Human immunodeficiency virus type 1 (HIV-1) reverse transcriptase (RT) is the major target of antiretroviral drug treatments. RT inhibitors constitute the largest class of HIV-1 drugs and are grouped in two separate categories. The first category consists of the nucleos(t)ide RT inhibitors (NRTIs), which are analogs of the natural nucleosides. Most NRTIs lack a 3’-OH and act as chain terminators by blocking DNA polymerization [1–8]. The other group includes the nonnucleoside RT inhibitors (NNRTIs), which are non-competitive RT inhibitors with respect to either dNTP or nucleic acid substrates and block DNA synthesis by binding to a hydrophobic pocket of RT [9–15]. Highly Active Antiretroviral Therapies (HAART) are based on combinations of antiretrovirals and have helped extend the lives of HIV-1 patients. However, the efficacy of combination therapies is being challenged by the selection of drug-resistant variants of HIV-1.
There are two major mechanisms of NRTI resistance [16, 17]. The first is the discrimination mechanism, which is based on decreased incorporation of the nucleotide analog into the elongating DNA over the canonical dNTP substrate [16, 18–21]. An example of this type of resistance is conferred by the M184V mutation, which decreases HIV susceptibility to lamivudine (3TC) and emtricitabine (FTC) [20–24]. The second mechanism is the excision mechanism, which is based on the enhanced ability of the mutant RT to remove the chain-terminating inhibitor from the DNA terminus [25–28] through a phosphorolytic reaction that uses primarily adenosine triphosphate (ATP) as a substrate. Upon removal of the inhibitor DNA synthesis resumes. The excision reaction is facilitated by Excision Enhancement Mutations (EEMs), typically M41L, D67N, K70R, T215Y/F, L210W, and K219E/Q, which are also known as Thymidine Associated Mutations (TAMs) because they were historically linked to resistance to thymidine analogs AZT and d4T [29, 30].
Tenofovir disoproxil fumarate (TDF) is one of the most prescribed anti-HIV drugs, and is described as a key component of all first-line regimens in the DHHS HIV guidelines (http://aidsinfo.nih.gov/contentfiles/lvguidelines/adultandadolescentgl.pdf). The K65R mutation in HIV-1 RT is the signature mutation selected during tenofovir-based therapy. Viruses carrying K65R have reduced susceptibility to tenofovir and other NRTIs, but remain susceptible to zidovudine (AZT) [31–36]. This mutation has also been associated with a reduction in viral replication capacity, NRTI excision, NRTI incorporation, and dNTP incorporation [37–43]. Recent crystallographic data suggest that the K65R mutation disrupts the interaction between the side chains of 65R and 72R resulting in structural changes that lead to NRTI resistance .

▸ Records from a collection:
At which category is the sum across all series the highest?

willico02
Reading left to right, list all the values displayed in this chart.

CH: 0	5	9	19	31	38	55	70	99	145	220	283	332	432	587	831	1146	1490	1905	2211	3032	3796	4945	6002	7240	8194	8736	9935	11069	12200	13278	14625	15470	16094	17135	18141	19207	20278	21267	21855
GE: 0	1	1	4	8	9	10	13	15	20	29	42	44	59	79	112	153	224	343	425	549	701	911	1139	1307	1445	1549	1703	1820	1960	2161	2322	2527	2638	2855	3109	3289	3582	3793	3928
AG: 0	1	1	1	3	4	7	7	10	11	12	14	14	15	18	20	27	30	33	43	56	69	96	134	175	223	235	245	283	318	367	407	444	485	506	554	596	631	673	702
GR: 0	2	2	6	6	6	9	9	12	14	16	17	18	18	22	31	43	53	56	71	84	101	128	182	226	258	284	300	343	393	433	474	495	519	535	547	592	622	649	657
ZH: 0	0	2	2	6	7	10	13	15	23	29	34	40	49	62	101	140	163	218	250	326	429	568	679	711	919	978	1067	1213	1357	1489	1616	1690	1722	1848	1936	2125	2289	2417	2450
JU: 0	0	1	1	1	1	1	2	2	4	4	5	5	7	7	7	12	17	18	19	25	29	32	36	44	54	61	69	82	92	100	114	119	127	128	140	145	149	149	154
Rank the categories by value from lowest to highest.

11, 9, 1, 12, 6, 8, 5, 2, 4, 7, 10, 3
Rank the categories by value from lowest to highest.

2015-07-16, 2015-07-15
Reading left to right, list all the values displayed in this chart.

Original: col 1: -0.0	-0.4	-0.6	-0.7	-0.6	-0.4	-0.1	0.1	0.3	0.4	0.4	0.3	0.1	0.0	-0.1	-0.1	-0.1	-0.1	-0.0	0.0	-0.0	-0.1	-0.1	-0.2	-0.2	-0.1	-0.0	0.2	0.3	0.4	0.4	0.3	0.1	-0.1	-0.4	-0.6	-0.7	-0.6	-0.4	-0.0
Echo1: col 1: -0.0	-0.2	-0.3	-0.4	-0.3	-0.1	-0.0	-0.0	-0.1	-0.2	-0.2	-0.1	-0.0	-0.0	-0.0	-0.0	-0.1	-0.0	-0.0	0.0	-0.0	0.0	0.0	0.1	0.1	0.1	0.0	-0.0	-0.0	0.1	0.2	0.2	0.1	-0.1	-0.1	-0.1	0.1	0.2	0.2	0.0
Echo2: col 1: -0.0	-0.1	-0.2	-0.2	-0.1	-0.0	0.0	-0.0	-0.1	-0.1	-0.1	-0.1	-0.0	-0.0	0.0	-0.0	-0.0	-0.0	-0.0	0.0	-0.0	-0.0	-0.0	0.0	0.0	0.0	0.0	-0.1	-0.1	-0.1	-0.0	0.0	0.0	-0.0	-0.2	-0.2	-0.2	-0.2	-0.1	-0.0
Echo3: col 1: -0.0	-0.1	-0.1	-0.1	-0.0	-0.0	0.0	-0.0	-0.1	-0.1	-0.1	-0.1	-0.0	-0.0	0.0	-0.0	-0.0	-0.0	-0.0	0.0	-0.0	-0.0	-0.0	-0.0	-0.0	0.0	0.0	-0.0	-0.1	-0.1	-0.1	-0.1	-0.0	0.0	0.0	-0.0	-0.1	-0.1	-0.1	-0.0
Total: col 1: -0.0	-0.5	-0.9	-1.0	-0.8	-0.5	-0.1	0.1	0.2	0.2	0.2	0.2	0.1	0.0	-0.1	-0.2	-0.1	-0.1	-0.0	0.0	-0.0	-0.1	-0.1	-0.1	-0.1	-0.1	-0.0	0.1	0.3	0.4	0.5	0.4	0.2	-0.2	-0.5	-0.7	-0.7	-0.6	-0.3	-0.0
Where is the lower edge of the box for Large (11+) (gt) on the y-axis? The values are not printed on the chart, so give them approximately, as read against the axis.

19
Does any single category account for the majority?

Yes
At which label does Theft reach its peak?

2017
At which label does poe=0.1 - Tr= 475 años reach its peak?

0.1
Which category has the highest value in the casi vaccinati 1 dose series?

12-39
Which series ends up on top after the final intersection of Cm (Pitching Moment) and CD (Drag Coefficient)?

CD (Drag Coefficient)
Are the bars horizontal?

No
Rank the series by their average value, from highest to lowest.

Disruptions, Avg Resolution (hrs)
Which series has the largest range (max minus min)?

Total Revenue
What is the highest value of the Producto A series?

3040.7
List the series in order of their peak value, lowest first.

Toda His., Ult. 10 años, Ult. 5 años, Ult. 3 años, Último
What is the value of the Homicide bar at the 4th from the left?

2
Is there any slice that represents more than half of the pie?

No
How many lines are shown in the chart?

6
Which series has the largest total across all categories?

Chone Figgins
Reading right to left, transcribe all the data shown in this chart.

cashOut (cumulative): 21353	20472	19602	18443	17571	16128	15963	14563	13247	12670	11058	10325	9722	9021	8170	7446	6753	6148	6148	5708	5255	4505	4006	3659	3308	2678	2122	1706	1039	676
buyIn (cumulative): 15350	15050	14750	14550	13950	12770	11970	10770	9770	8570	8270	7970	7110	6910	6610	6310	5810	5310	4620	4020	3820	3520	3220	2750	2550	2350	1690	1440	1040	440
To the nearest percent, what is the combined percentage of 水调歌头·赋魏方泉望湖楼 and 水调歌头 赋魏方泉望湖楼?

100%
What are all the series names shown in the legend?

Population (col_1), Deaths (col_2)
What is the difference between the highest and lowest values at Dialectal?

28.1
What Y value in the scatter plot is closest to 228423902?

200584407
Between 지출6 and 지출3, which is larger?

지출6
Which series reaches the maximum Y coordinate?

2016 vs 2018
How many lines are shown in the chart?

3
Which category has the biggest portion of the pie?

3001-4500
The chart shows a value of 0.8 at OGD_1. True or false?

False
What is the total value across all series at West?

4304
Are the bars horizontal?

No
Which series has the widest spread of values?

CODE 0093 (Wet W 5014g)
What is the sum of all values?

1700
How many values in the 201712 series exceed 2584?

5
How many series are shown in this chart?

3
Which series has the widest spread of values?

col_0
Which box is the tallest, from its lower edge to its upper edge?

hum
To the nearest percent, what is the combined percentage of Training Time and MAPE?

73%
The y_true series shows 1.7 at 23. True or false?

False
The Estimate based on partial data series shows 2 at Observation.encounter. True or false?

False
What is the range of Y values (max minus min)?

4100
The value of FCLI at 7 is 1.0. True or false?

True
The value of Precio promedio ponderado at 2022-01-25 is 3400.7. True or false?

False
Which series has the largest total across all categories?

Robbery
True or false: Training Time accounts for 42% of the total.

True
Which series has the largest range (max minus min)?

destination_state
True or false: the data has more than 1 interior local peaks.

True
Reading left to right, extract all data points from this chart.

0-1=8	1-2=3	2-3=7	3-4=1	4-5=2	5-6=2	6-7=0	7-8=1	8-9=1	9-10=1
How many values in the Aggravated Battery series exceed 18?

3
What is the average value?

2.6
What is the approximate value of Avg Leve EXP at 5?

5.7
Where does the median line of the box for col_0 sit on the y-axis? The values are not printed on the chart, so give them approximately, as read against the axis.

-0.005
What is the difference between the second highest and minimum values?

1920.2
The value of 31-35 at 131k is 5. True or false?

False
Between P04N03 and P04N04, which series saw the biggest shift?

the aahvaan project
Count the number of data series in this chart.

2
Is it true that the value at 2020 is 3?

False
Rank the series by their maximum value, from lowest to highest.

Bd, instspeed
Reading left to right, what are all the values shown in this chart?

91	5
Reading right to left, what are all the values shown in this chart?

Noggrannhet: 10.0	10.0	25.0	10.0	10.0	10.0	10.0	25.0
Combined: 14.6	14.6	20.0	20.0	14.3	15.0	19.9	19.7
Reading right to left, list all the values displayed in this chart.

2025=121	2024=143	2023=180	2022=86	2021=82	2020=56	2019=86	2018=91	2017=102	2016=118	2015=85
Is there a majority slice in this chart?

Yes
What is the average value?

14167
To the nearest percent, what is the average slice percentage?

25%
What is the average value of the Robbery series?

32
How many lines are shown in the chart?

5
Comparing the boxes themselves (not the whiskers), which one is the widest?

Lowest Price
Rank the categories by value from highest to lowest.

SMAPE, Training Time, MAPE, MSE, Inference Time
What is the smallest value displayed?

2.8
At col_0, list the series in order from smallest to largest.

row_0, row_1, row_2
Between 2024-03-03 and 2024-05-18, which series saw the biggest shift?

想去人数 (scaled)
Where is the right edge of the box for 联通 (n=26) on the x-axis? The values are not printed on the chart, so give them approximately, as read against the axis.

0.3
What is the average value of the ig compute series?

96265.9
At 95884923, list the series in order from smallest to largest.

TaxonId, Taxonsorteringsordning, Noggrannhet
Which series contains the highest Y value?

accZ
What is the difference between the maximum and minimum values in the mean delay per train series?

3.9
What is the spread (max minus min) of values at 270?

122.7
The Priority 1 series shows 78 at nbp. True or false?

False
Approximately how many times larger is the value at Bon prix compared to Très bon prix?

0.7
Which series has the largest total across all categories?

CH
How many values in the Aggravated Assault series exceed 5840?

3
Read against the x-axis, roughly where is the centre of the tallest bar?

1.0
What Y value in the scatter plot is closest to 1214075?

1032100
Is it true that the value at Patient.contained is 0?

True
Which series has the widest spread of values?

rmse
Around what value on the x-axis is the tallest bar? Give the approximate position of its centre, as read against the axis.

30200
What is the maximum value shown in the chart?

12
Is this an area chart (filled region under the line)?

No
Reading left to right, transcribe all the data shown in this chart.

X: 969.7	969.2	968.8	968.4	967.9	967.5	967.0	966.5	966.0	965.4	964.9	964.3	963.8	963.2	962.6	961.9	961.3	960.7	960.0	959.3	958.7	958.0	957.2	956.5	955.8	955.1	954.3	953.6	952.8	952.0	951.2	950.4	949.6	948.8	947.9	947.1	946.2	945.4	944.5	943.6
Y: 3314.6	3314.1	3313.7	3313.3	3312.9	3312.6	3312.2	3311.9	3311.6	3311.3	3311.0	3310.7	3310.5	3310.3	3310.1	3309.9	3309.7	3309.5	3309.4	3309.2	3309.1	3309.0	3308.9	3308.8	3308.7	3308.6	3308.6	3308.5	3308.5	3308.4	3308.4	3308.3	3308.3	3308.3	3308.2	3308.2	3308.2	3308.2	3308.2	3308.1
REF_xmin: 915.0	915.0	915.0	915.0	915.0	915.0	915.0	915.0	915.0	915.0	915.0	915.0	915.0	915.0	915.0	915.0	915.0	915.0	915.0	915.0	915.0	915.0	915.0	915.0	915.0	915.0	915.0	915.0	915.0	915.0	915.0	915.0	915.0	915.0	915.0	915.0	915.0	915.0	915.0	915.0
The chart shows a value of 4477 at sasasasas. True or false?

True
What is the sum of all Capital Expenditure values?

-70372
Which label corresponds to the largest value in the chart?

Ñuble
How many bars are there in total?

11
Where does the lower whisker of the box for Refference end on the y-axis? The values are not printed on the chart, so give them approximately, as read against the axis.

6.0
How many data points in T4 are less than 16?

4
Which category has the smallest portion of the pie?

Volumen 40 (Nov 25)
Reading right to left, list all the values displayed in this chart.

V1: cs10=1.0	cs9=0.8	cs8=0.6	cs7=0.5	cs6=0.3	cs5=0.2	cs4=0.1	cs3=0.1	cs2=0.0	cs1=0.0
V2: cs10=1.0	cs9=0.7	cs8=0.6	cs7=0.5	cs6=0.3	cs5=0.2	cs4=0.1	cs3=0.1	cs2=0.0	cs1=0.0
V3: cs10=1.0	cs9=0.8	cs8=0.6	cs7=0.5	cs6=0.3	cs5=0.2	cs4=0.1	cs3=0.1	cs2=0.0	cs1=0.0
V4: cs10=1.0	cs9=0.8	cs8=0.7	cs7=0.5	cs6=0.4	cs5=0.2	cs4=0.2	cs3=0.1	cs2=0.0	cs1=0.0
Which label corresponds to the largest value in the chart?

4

▸ What you have to do:
In the passage on HIV-1 reverse transcriptase, which mutation is the signature mutation selected during tenofovir-based therapy?

▸ Solution for this problem:
K65R